• OPDRACHT: Geef het stuk dat begint bij de regel met "Nidwald, Zoug, Zurich" en ophoudt bij de regel met "Which slice represents", beide meegerekend, weer als genummerde lijst. Laat lege regels weg.

• GESELECTEERDE RIJEN:

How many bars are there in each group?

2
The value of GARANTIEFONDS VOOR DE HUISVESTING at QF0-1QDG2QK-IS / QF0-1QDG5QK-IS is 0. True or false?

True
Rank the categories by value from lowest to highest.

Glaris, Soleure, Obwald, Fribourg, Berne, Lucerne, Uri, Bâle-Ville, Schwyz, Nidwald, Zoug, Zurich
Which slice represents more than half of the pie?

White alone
---
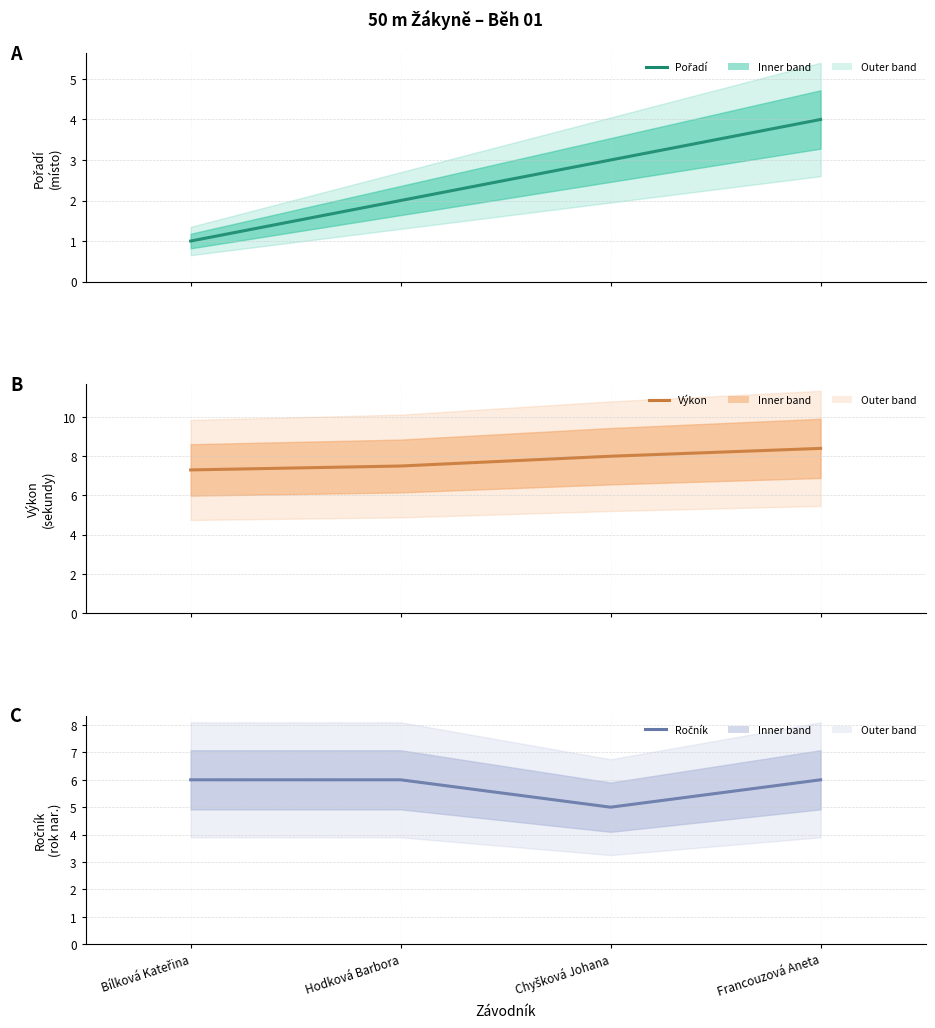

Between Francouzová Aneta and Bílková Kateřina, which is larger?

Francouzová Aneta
==
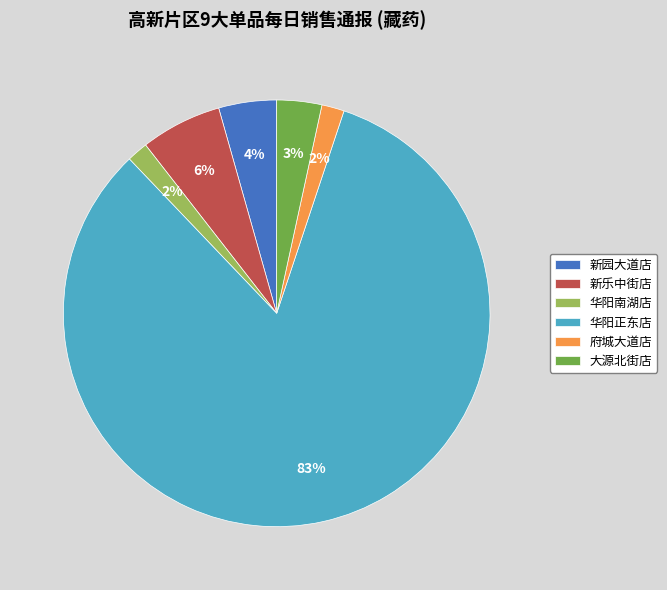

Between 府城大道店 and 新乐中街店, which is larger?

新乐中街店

• UITWERKING:
1. Glaris, Soleure, Obwald, Fribourg, Berne, Lucerne, Uri, Bâle-Ville, Schwyz, Nidwald, Zoug, Zurich
2. Which slice represents more than half of the pie?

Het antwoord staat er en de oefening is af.